Dataset entries
· · ·
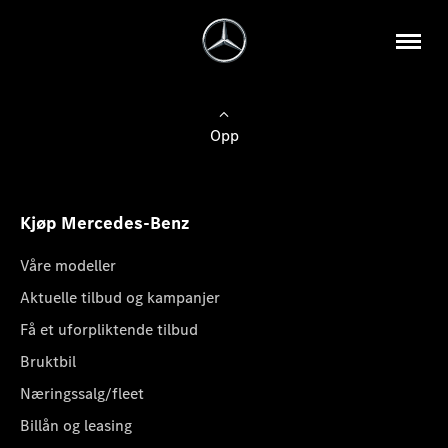
Opp
Kjøp Mercedes-Benz
Våre modeller
Aktuelle tilbud og kampanjer
Få et uforpliktende tilbud
Bruktbil
Næringssalg/fleet
Billån og leasing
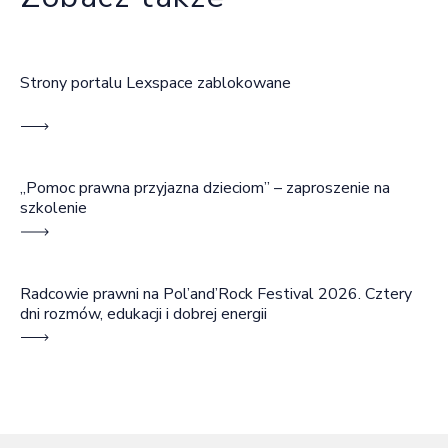
Strony portalu Lexspace zablokowane
„Pomoc prawna przyjazna dzieciom” – zaproszenie na
szkolenie
Radcowie prawni na Pol’and’Rock Festival 2026. Cztery
dni rozmów, edukacji i dobrej energii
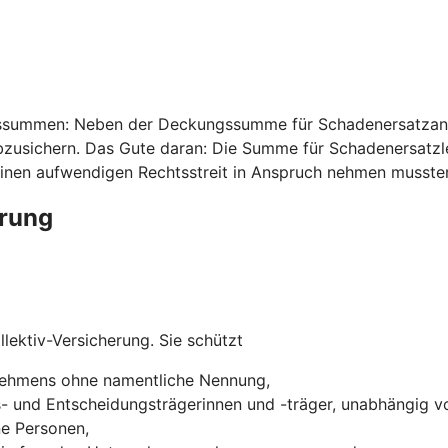
ssummen: Neben der Deckungssumme für Schadenersatzansp
usichern. Das Gute daran: Die Summe für Schadenersatzleis
inen aufwendigen Rechtsstreit in Anspruch nehmen musste
erung
lektiv-Versicherung. Sie schützt
rnehmens ohne namentliche Nennung,
s- und Entscheidungsträgerinnen und -träger, unabhängig vo
ne Personen,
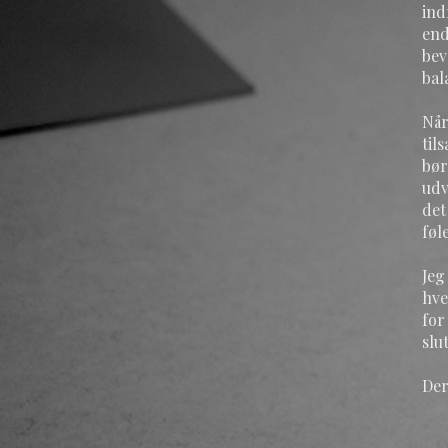
ind
end
bev
bal
Når
til
bør
udv
det
føl
Jeg
hve
for
slu
Der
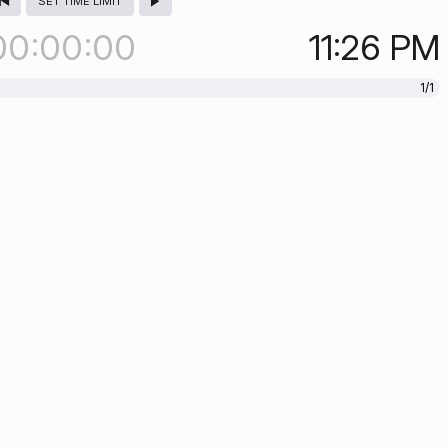
SET TIME LIMIT
00
00
00
11:26
PM
1/1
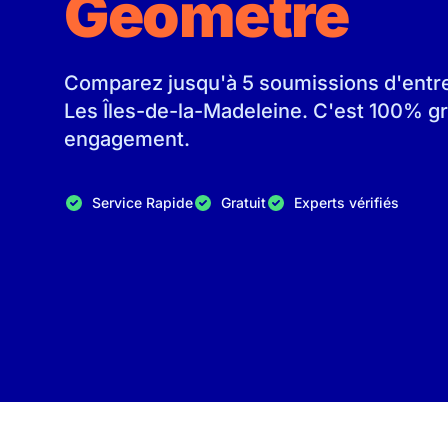
Geometre
Comparez jusqu'à 5 soumissions d'entrep
Les Îles-de-la-Madeleine. C'est 100% gr
engagement.
Service Rapide
Gratuit
Experts vérifiés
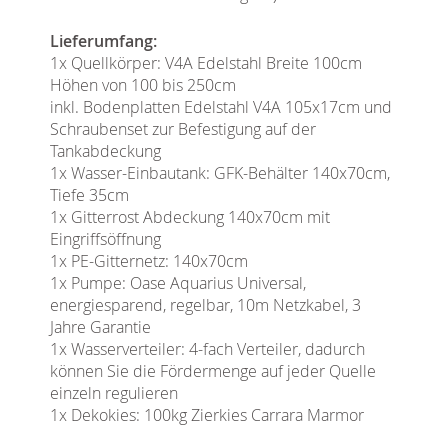
Lieferumfang:
1x Quellkörper: V4A Edelstahl Breite 100cm
Höhen von 100 bis 250cm
inkl. Bodenplatten Edelstahl V4A 105x17cm und
Schraubenset zur Befestigung auf der
Tankabdeckung
1x Wasser-Einbautank: GFK-Behälter 140x70cm,
Tiefe 35cm
1x Gitterrost Abdeckung 140x70cm mit
Eingriffsöffnung
1x PE-Gitternetz: 140x70cm
1x Pumpe:
Oase Aquarius Universal
,
energiesparend, regelbar, 10m Netzkabel, 3
Jahre Garantie
1x Wasserverteiler: 4-fach Verteiler, dadurch
können Sie die Fördermenge auf jeder Quelle
einzeln regulieren
1x Dekokies: 100kg Zierkies Carrara Marmor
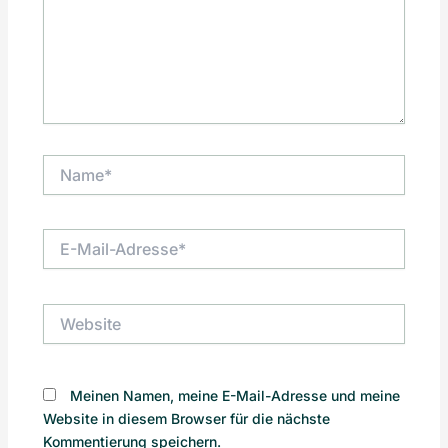
Name*
E-
Mail-
Adresse*
Website
Meinen Namen, meine E-Mail-Adresse und meine
Website in diesem Browser für die nächste
Kommentierung speichern.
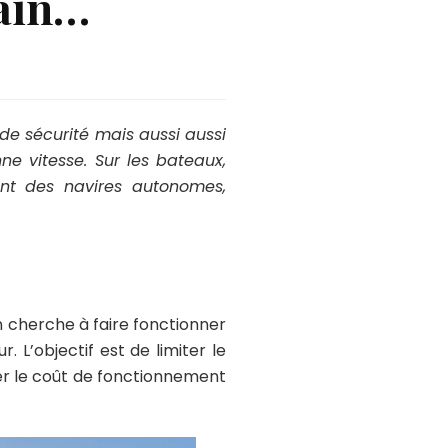
main…
de sécurité mais aussi aussi
e vitesse. Sur les bateaux,
ont des navires autonomes,
n cherche à faire fonctionner
 L’objectif est de limiter le
ter le coût de fonctionnement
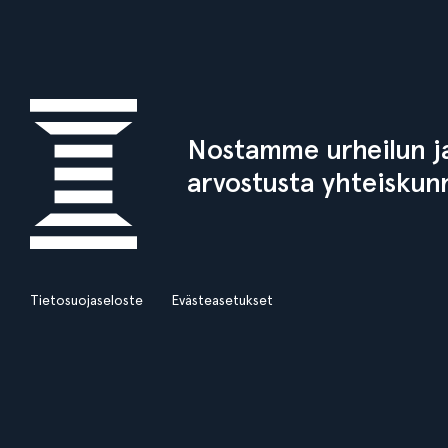
Nostamme urheilun ja
arvostusta yhteiskun
Tietosuojaseloste
Evästeasetukset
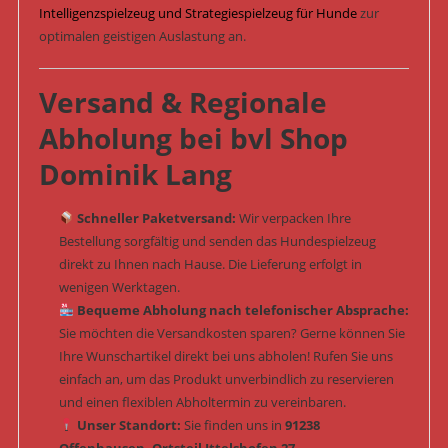
Intelligenzspielzeug und Strategiespielzeug für Hunde
zur
optimalen geistigen Auslastung an.
Versand & Regionale
Abholung bei bvl Shop
Dominik Lang
Schneller Paketversand:
Wir verpacken Ihre
Bestellung sorgfältig und senden das Hundespielzeug
direkt zu Ihnen nach Hause. Die Lieferung erfolgt in
wenigen Werktagen.
Bequeme Abholung nach telefonischer Absprache:
Sie möchten die Versandkosten sparen? Gerne können Sie
Ihre Wunschartikel direkt bei uns abholen! Rufen Sie uns
einfach an, um das Produkt unverbindlich zu reservieren
und einen flexiblen Abholtermin zu vereinbaren.
Unser Standort:
Sie finden uns in
91238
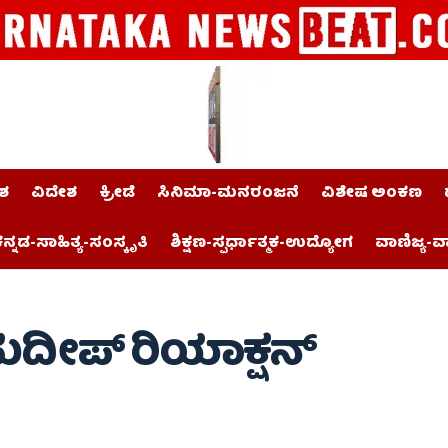
ಶ
ವಿದೇಶ
ಕ್ರೀಡೆ
ಸಿನಿಮಾ-ಮನರಂಜನೆ
ವಿಶೇಷ ಅಂಕಣ
ನ್ನಡ-ಸಾಹಿತ್ಯ-ಸಂಸ್ಕೃತಿ
ಶಿಕ್ಷಣ-ಸ್ಪರ್ಧಾತ್ಮಕ-ಉದ್ಯೋಗ
ವಾಣಿಜ್ಯ-ವ
; ಸುದೀಪ್ ರಿಯಾಕ್ಷನ್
· · ·
## THE TASK
Update the material from its start through the line containing "Experts vérifiés" by replacing "Bruktbil" with "Brukte biler", keeping everything else unchanged. Leave the pictures out of your answer.

## TASK RESPONSE
Opp
Kjøp Mercedes-Benz
Våre modeller
Aktuelle tilbud og kampanjer
Få et uforpliktende tilbud
Brukte biler
Næringssalg/fleet
Billån og leasing
Strony portalu Lexspace zablokowane
„Pomoc prawna przyjazna dzieciom” – zaproszenie na
szkolenie
Radcowie prawni na Pol’and’Rock Festival 2026. Cztery
dni rozmów, edukacji i dobrej energii
ssummen: Neben der Deckungssumme für Schadenersatzansp
usichern. Das Gute daran: Die Summe für Schadenersatzleis
inen aufwendigen Rechtsstreit in Anspruch nehmen musste
erung
lektiv-Versicherung. Sie schützt
rnehmens ohne namentliche Nennung,
s- und Entscheidungsträgerinnen und -träger, unabhängig vo
ne Personen,
ind
end
bev
bal
Når
til
bør
udv
det
føl
Jeg
hve
for
slu
Der
SET TIME LIMIT
00
00
00
11:26
PM
1/1
Geometre
Comparez jusqu'à 5 soumissions d'entrep
Les Îles-de-la-Madeleine. C'est 100% gr
engagement.
Service Rapide
Gratuit
Experts vérifiés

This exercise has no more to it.